Aranguibel con Fernando del Rincón

Caracas 15 de marzo/2014.- En marzo de 2013 el analista político Alberto Aranguibel denunció en CNN la práctica distorsionadora de la realidad venezolana por parte de las grandes corporaciones mediáticas, entre ellas la propia CNN, en un programa especial de Conclusiones con el periodista Fernando del Rincón, en el que afirmaba que “lo único inconstitucional hoy en día en Venezuela es la oposición“. Luego de transcurrido todo un año de intenso debate nacional que incluyó dos importantes elecciones; una presidencial y una municipal, ganadas en forma incuestionable por los sectores afectos a la revolución bolivariana, ambas afirmaciones, la manipulación mediática y la inconstitucionalidad de la oposición, se han cumplido con total exactitud en la actual coyuntura política.

A un mes del inicio de fuertes protestas en contra del presidente Nicolás Maduro por parte de grupos violentos que han arremetido contra bienes públicos y privados de manera indiscriminada exigiendo la renuncia del gobierno constitucional, lo que ha ocasionado muertos y heridos principalmente entre efectivos de la Guardia Nacional Bolivariana y de la población civil que se han visto atrapados en las refriegas callejeras, medios de comunicación privados nacionales e internacionales las presentan como una brutal ola de represión contra “estudiantes pacíficos” por parte del Gobierno.

Frente a dichas acciones violentas, promovidas por connotados dirigentes de la ultraderecha nacional como Leopoldo López, María Corina Machado y Antonio Ledezma, la oposición venezolana ha mantenido un silencio ominoso que a todas luces favorece el desacato por parte de esos grupos vandálicos a la Constitución y las Leyes nacionales que prohiben la violación de los derechos de la ciudadanía al libre tránsito y a la tranquilidad en sus comunidades, así como el desconocimiento de la legitimidad del gobierno democráticamente electo. Silencio que adquiere visos de complicidad en los casos de aquellos alcaldes opositores que se niegan a ordenar a sus policías imponer el orden, o que colaboran abiertamente con el vandalismo desatado por esos grupos anárquicos en sus respectivos municipios.

De la misma forma, Aranguibel señala en esa entrevista que “contrario a lo que dicen los medios privados, los únicos conflictos que hay son los que genera la propia oposición, porque tal como lo dijo siempre Chávez el único camino a la paz en Venezuela es la Revolución.”

Golpe en apuros

papel toale
Después de cien días de intento golpista por parte de la derecha nacional e internacional, apoyada a fondo por las corporaciones criollas y transnacionales que se han incorporado al delirante proyecto como nunca antes en lo que va de revolución bolivariana, así como por las cadenas y canales de televisión, de radio y de prensa escrita de naturaleza profundamente reaccionaria, cuyo mayor esfuerzo desestabilizador se ha profundizado durante este último periodo como no se ha conocido antes en la comunicación de masas, las perspectivas parecen ser cada vez más alentadoras para las fuerzas del chavismo y cada vez más patéticas para la famélica oposición venezolana.

Esconden el aceite, la leche, los huevos y la harina de maíz precocida, y el país no solo no se detiene sino que sigue adelante con el mismo entusiasmo que pidiera en su última hora el Comandante Supremo, por lo cual deciden avanzar en el sabotaje, ya no sólo alimentario sino higiénico, escondiendo durante semanas el papel tualé.

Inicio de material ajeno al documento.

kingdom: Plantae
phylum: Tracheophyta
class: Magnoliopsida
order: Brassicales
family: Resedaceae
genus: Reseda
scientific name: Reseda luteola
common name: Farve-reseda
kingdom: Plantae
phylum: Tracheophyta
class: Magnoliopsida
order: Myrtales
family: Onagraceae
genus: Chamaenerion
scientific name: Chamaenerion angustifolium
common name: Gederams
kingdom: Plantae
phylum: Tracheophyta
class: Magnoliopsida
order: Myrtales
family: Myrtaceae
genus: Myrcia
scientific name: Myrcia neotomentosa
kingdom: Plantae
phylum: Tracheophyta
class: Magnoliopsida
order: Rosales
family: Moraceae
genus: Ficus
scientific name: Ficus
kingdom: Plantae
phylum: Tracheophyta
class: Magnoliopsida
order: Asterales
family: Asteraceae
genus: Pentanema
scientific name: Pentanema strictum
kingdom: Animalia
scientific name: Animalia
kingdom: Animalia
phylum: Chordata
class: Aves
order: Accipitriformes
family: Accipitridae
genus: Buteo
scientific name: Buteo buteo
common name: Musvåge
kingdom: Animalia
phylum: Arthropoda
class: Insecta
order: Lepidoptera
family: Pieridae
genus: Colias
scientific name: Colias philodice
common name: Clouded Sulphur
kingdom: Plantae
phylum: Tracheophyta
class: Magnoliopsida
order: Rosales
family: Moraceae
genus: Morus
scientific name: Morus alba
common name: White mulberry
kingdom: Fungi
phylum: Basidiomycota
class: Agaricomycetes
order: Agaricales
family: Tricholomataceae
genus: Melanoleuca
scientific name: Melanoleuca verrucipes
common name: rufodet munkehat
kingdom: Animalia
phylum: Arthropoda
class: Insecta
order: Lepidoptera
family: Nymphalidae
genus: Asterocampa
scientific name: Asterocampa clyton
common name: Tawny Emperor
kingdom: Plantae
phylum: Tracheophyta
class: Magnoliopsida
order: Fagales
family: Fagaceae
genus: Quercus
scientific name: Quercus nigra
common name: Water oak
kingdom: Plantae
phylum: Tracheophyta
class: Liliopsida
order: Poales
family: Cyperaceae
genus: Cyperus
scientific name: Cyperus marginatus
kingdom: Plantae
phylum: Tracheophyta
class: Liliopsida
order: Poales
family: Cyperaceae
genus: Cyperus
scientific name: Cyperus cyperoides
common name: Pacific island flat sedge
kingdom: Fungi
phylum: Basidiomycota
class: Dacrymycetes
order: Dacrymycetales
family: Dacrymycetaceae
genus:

Pero la gente sigue comprando pasajes como en ninguna otra parte del mundo para viajar al exterior, no sin antes adquirir cuanto carro de último modelo salga al mercado y abarrotar diariamente los restaurantes de lujo libando aguardientes de los más altos precios, así como agotando absolutamente todo artículo novedoso en las decenas de nuevos centros comerciales que inundan el país de extremo a extremo y comprando sin ningún resquemor a cada rato entradas para ver artistas nacionales e internacionales por miles de bolívares por apenas una o dos horas de espectáculo.

Nada se agota por falta de dinero, sino por exceso de compras. La reposición de las mercancías en los anaqueles reduce sus lapsos entre una y otra, alcanzando niveles jamás calculados por la ciencia mercadotécnica, con reposiciones permanentes de esos productos, o a lo sumo cada dos o tres días en la mayoría de los supermercados, y el problema más angustiante termina siendo por lo general que no hay ni en el más grande establecimiento suficientes cajeros para atender a tantos compradores.

Capriles sigue haciendo el ridículo reuniéndose con vetustos carcamanes del más putrefacto fascismo continental y la revolución sigue conteniendo robusta los intentos delirantes del arrechito caprichoso… como si nada.